Была ли у богов повседневная жизнь по мнению автора «Теогонии»? Что представляли собой дни богов для создателя «Трудов и Дней»? Как относились люди к удивительному образу жизни богов? С тех пор как Зевс привел свой мир в порядок, на Олимпе воцарилось счастье. Обитатели священной горы слушают нежный, извечно нежный, голос девяти муз. Голос, постоянно воскрешающий в памяти богов воспоминания об их былых подвигах. Голос, который иногда развлекает несчастных людей, безостановочно льет бальзам на сердце Зевса. Голос, который заставляет смертных забывать об их печалях, погружает богов в беспрестанное созерцание своего облика, своей истории. Самосозерцание, самодостаточность, полнейшее удовлетворение. Чего же иного, лучшего, нового могли желать боги-меломаны?

Дочери Зевса и Мнемозины (богини Памяти) появились на свет для того, чтобы выполнять конкретную и почетную задачу: утолять печали, заставлять забывать о невзгодах, умело создавать перерывы, эти островки забывчивого счастья, в хлопотной, трудовой, утомительной и тяжкой жизни, которая выпадает на долю смертных. Сами музы избавлены от забот, их сердце надежно защищено от них ( akedes). Они занимаются только пением. Благодетельные сирены, носительницы животворящего забвения, они делают так, что скорбь, которой подвержена душа, быстро проходит. Моментально забывает о неприятностях тот, кто слышит, как льется голос из уст поэта, любимца муз: слушать о подвигах героев, думать о богах, укрывшихся в своей олимпийской обители, означает забывать о трудностях жизни, пронизанной смертью. Музы, беззаботные богини, развеивают, пусть даже на короткое время, тревоги простых смертных, заменяя навязчивую идею о смерти думами о другой жизни, о жизни богов и героев. Об этой жизни они поют и богам, чтобы те оставались довольны сами собой.
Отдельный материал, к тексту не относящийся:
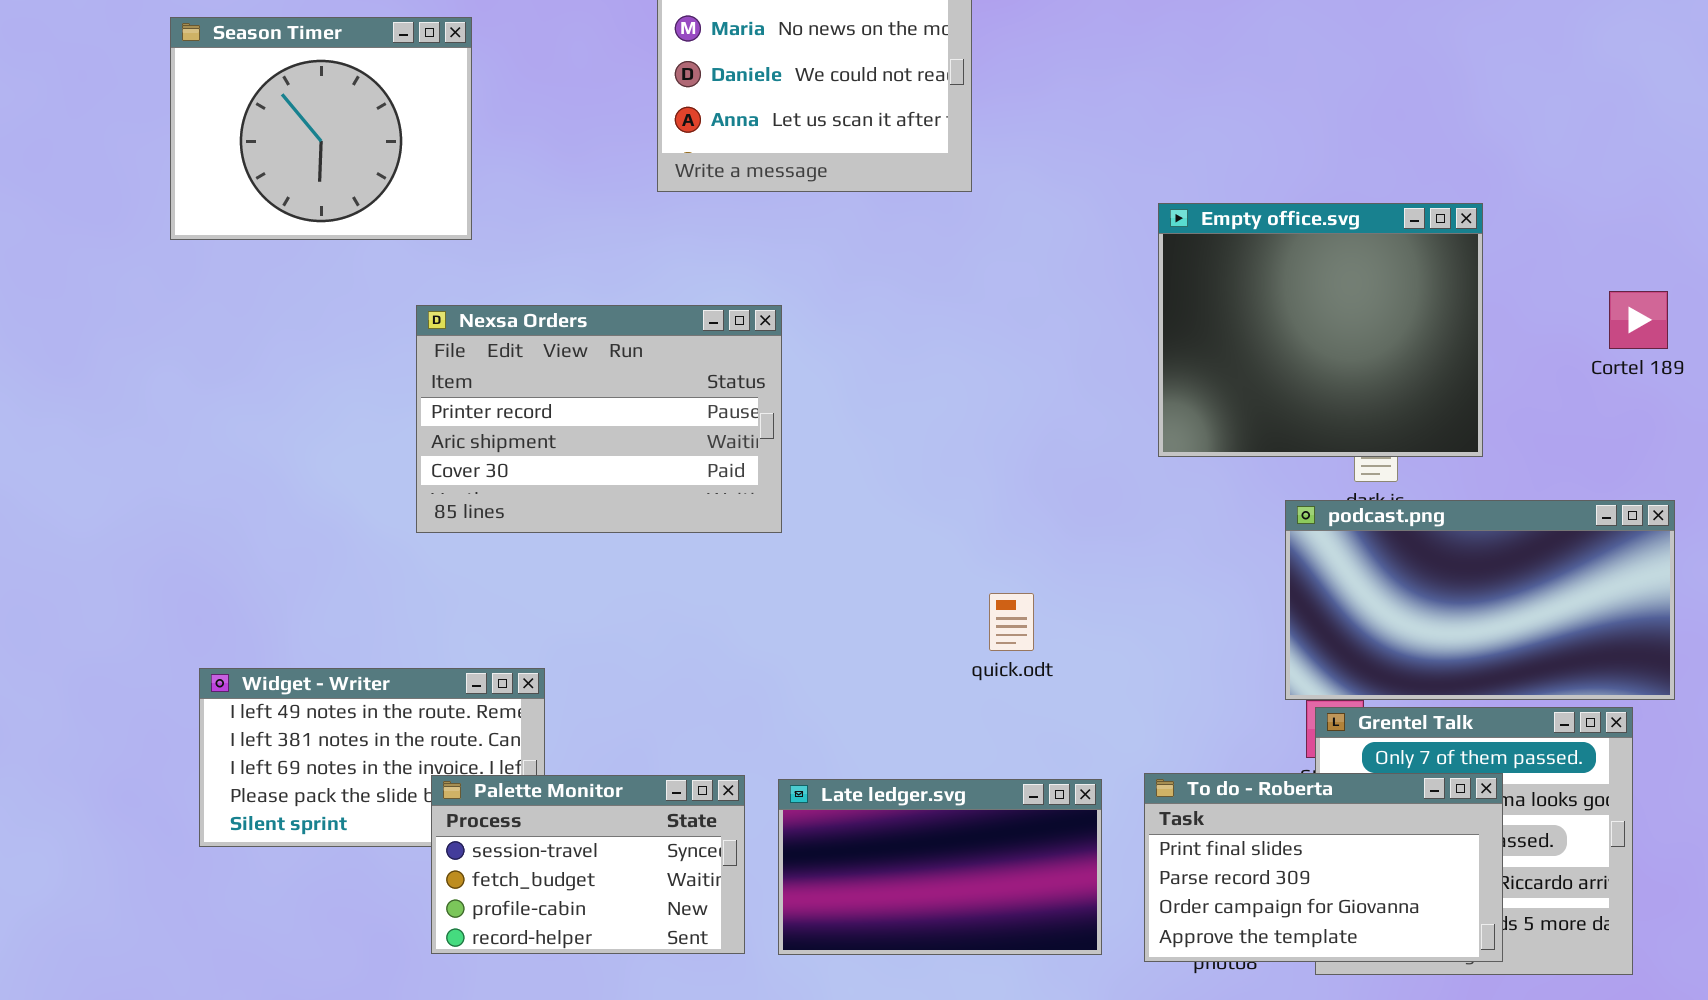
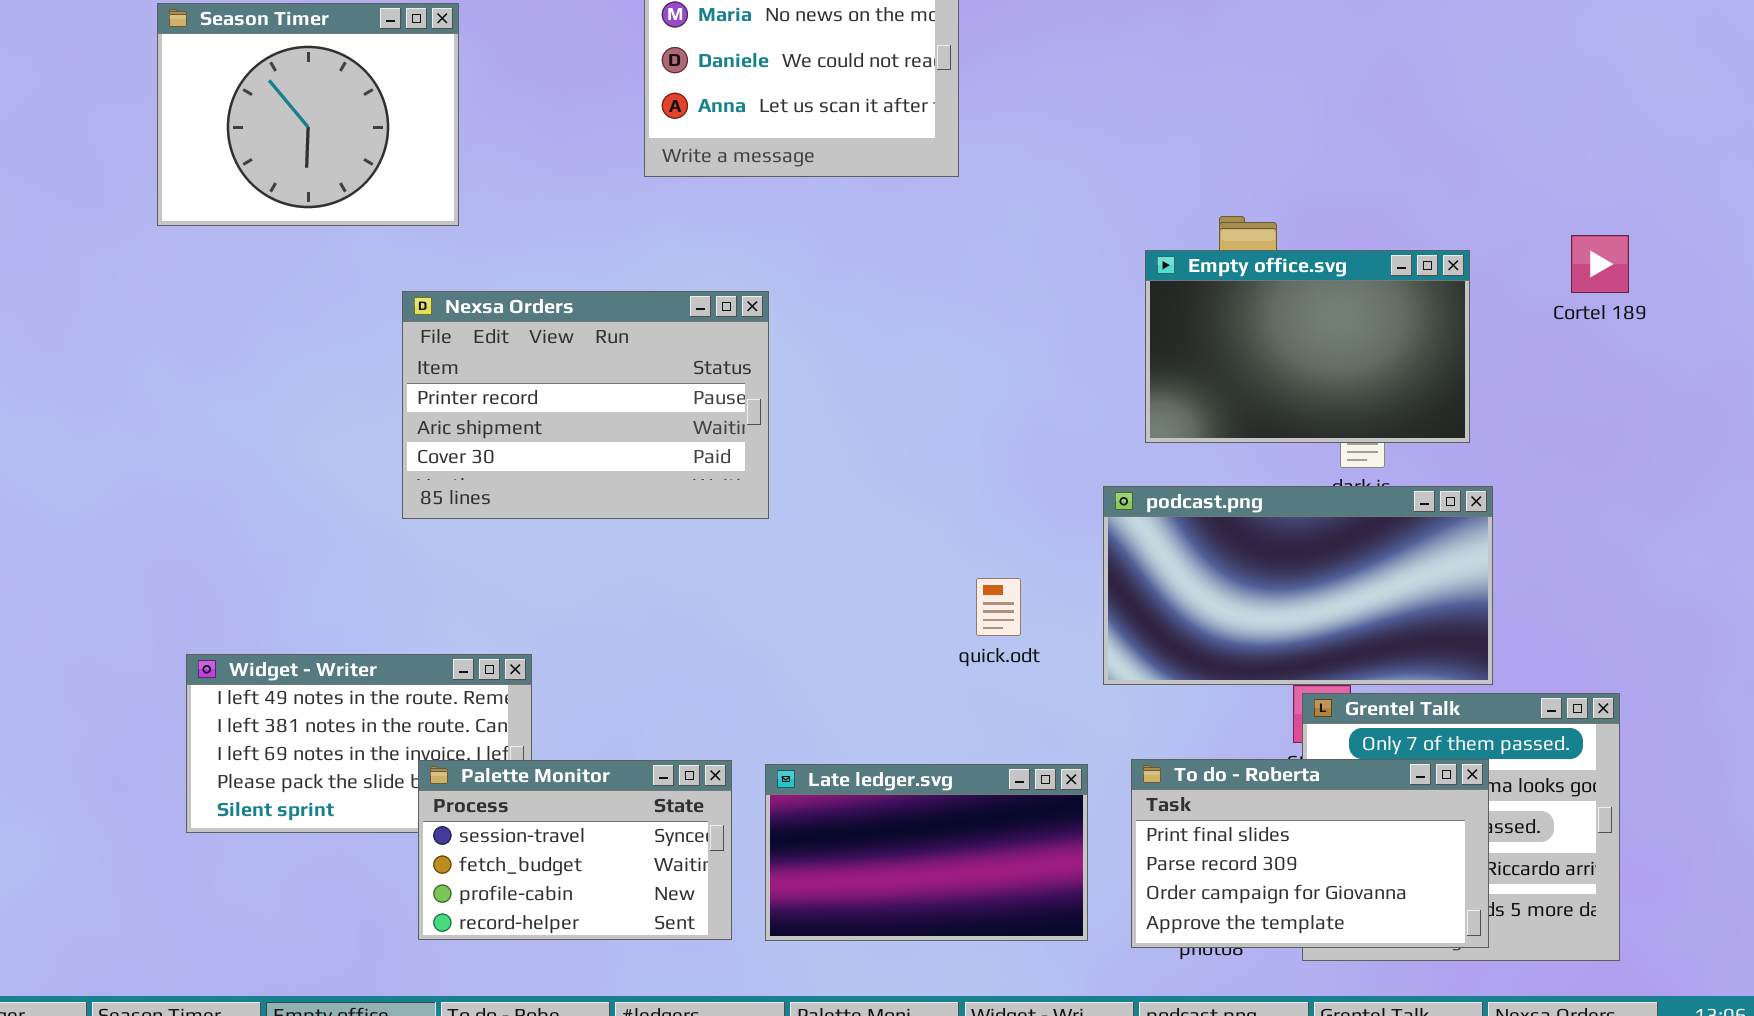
Empty office.svg: [1158,203,1483,457] -> [1145,250,1470,443], resized
Cortel 189: [1609,291,1668,349] -> [1571,235,1629,293], moved
podcast.png: [1285,500,1675,700] -> [1103,486,1493,685], moved

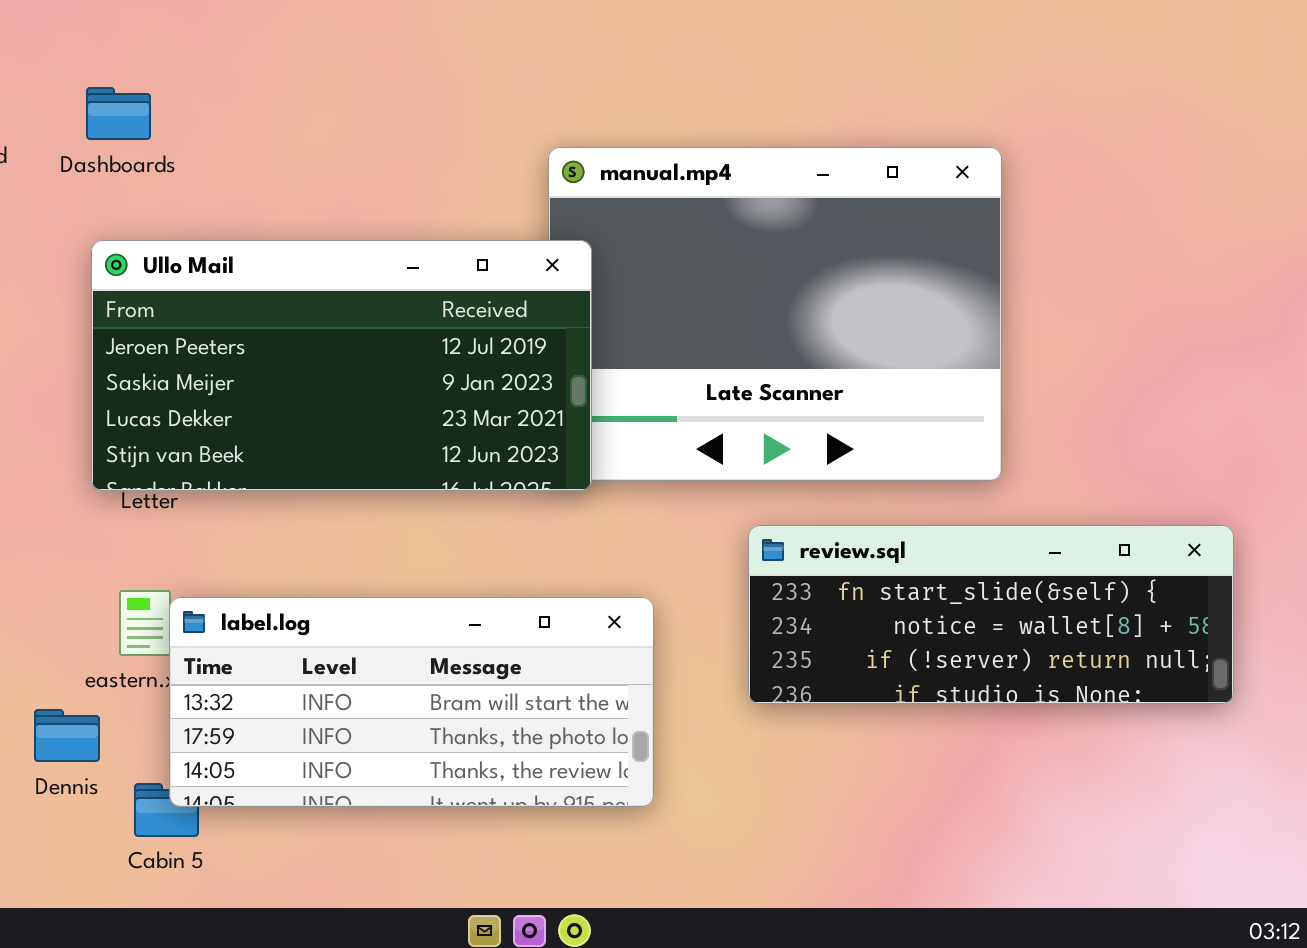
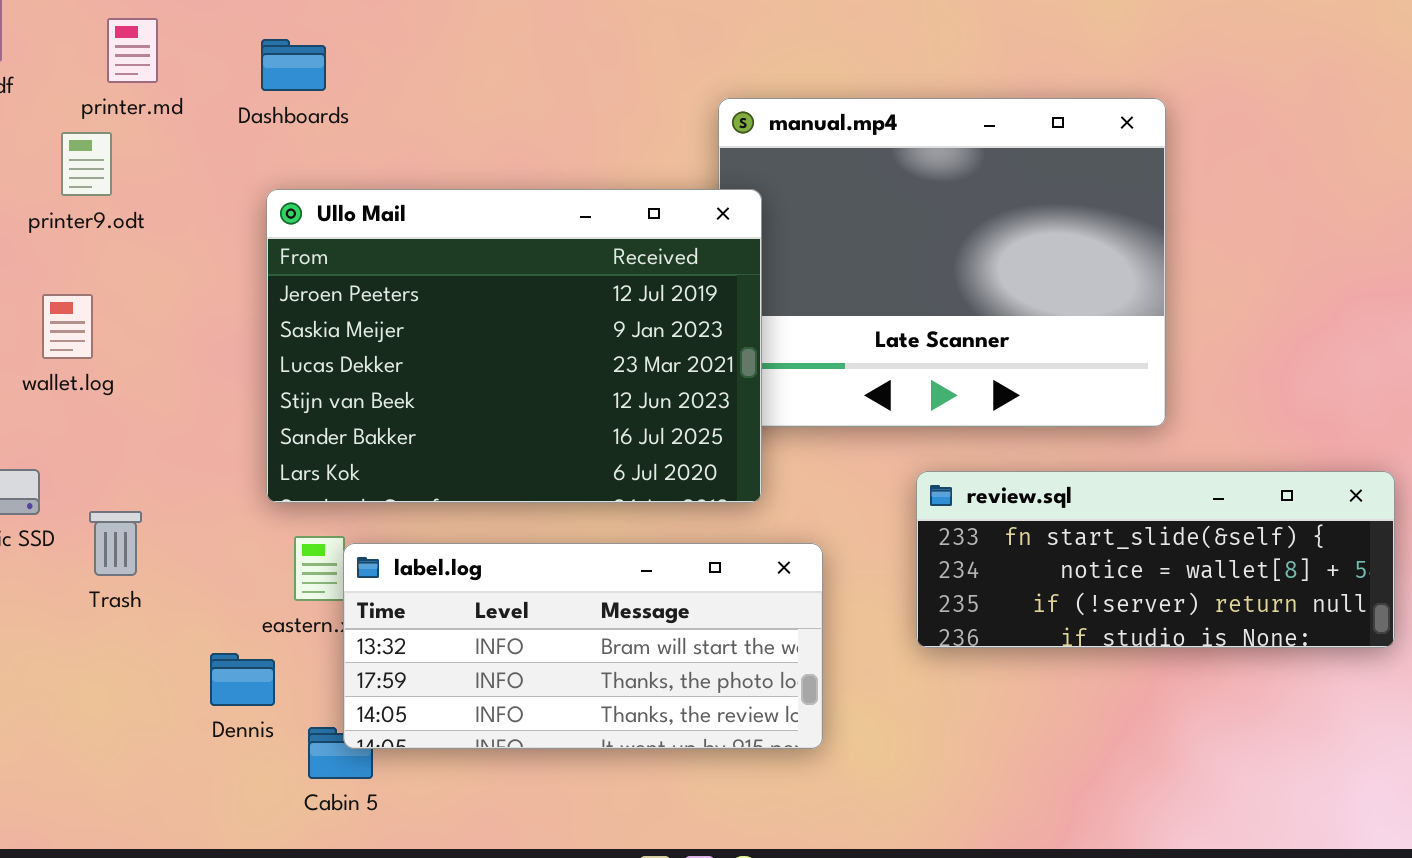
Ullo Mail: [91,240,592,491] -> [266,189,762,503], resized

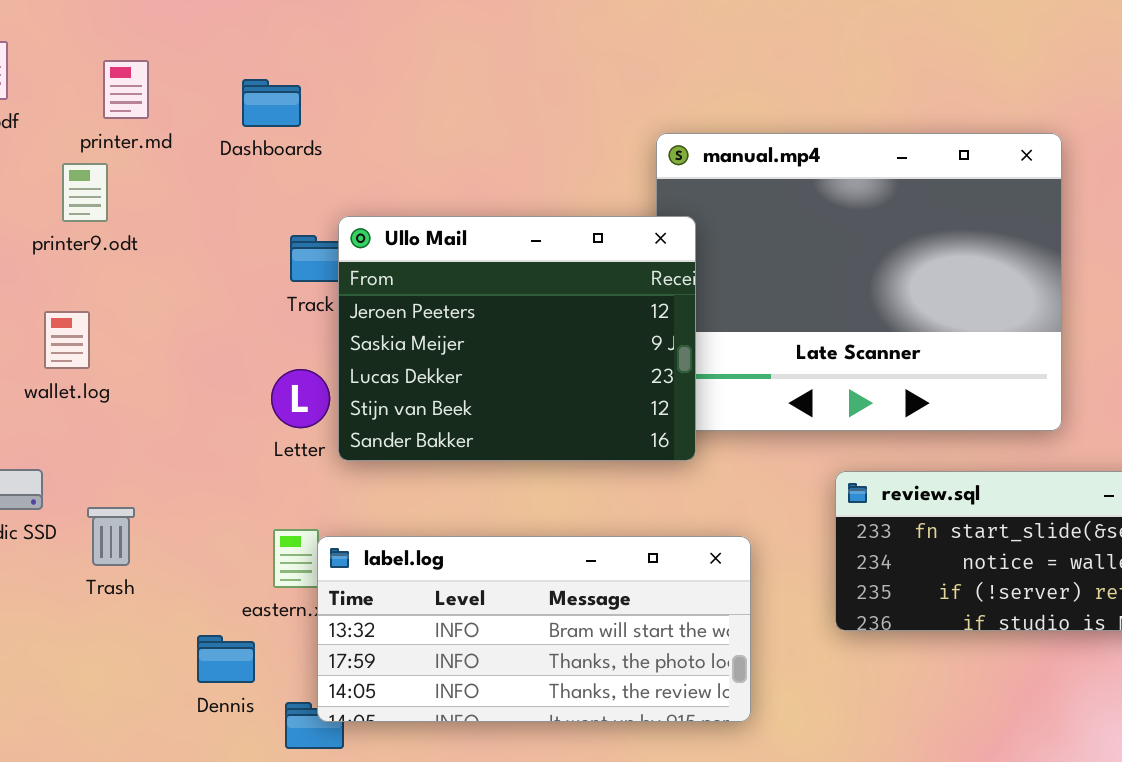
Ullo Mail: [266,189,762,503] -> [338,216,696,461], resized

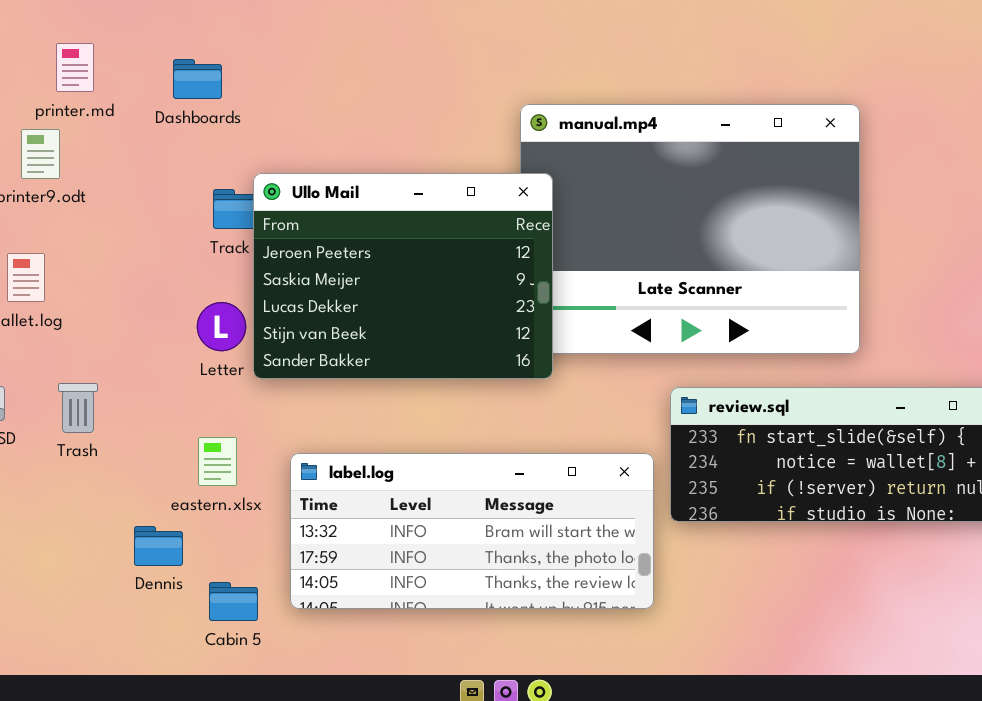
Trash: [87,507,135,566] -> [58,383,98,433], moved
label.log: [317,536,751,722] -> [290,453,654,609], moved

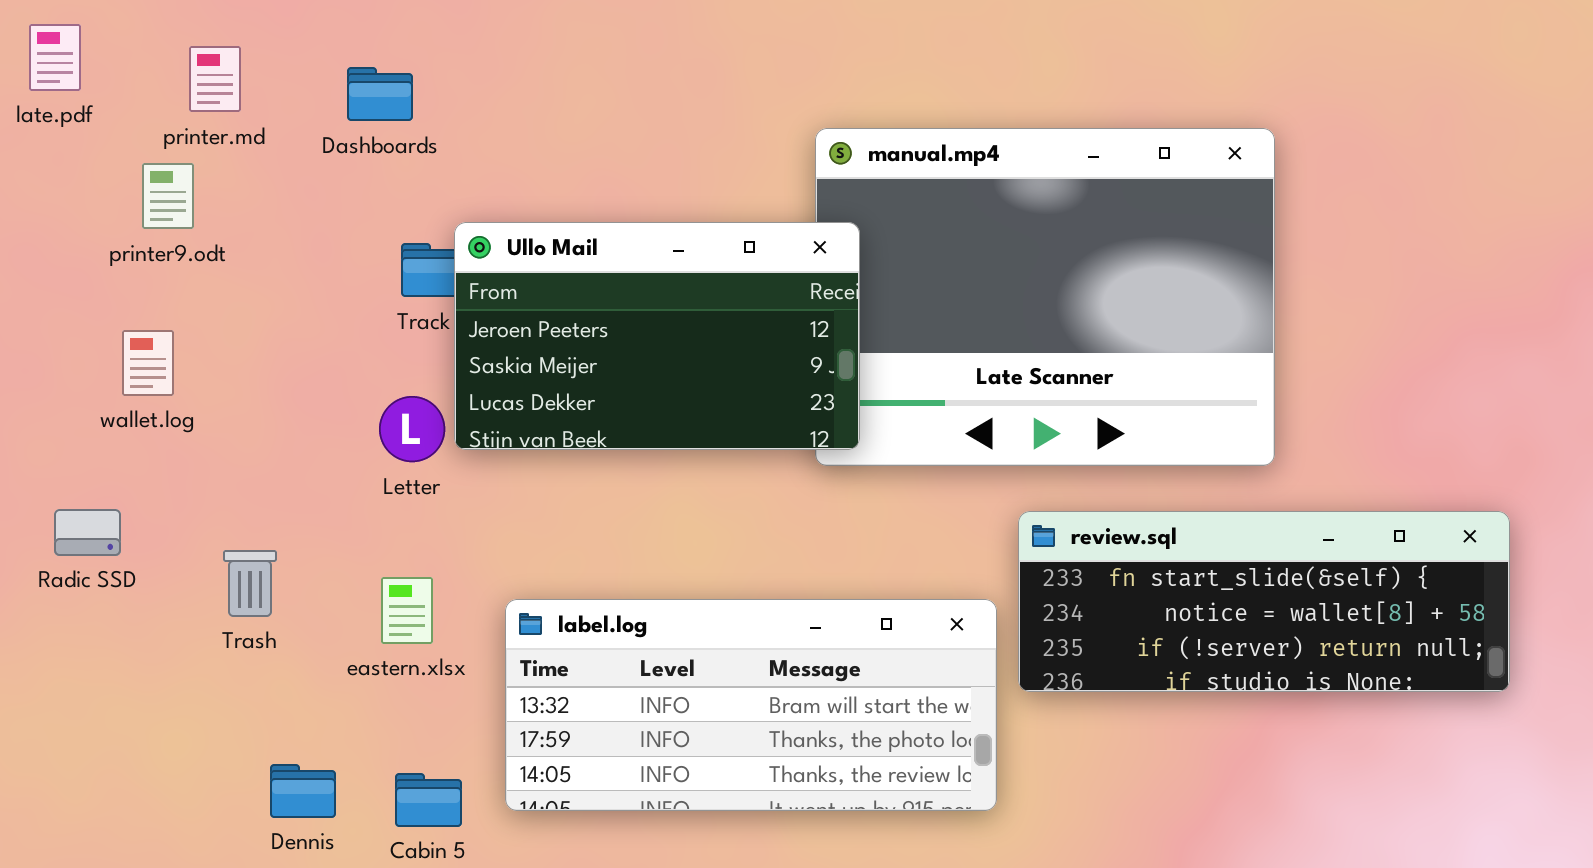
Ullo Mail: [253,173,553,379] -> [454,222,860,450], resized
Trash: [58,383,98,433] -> [223,550,277,617], moved
Dennis: [134,526,183,566] -> [270,764,336,818], moved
По-иному рассказывают нам об этих самосозерцательных наслаждениях авторы других авторитетных учений. Для Аристотеля не существует Зевса, вновь и вновь с удовольствием слушающего о своей истории. Принцип, регулирующий мир, принцип движения, первостепенный и в высшей степени желанный, тождествен безупречному разуму, постоянно занятому процессом мышления. Интеллектуал приходит на смену эстету. «Его жизнь являет собой идеальное совершенство» того, что мы временами переживаем. Мысль, этот философский Бог, думает: вот его жизнь, его наслаждение. Он живет, думая: еще лучше сам процесс мышления, «это действие, существующее в самом себе — такова вечная и совершенная жизнь». Бог представляет собой «вечное совершенное Живое», последовательную и вечную протяженность его жизни как разумного субъекта, «именно это и является Богом». Возникает вопрос: что будет объектом? Он сам в качестве мысли. Бог мыслит себя мыслящим о себе: это единственная мысль, достойная его.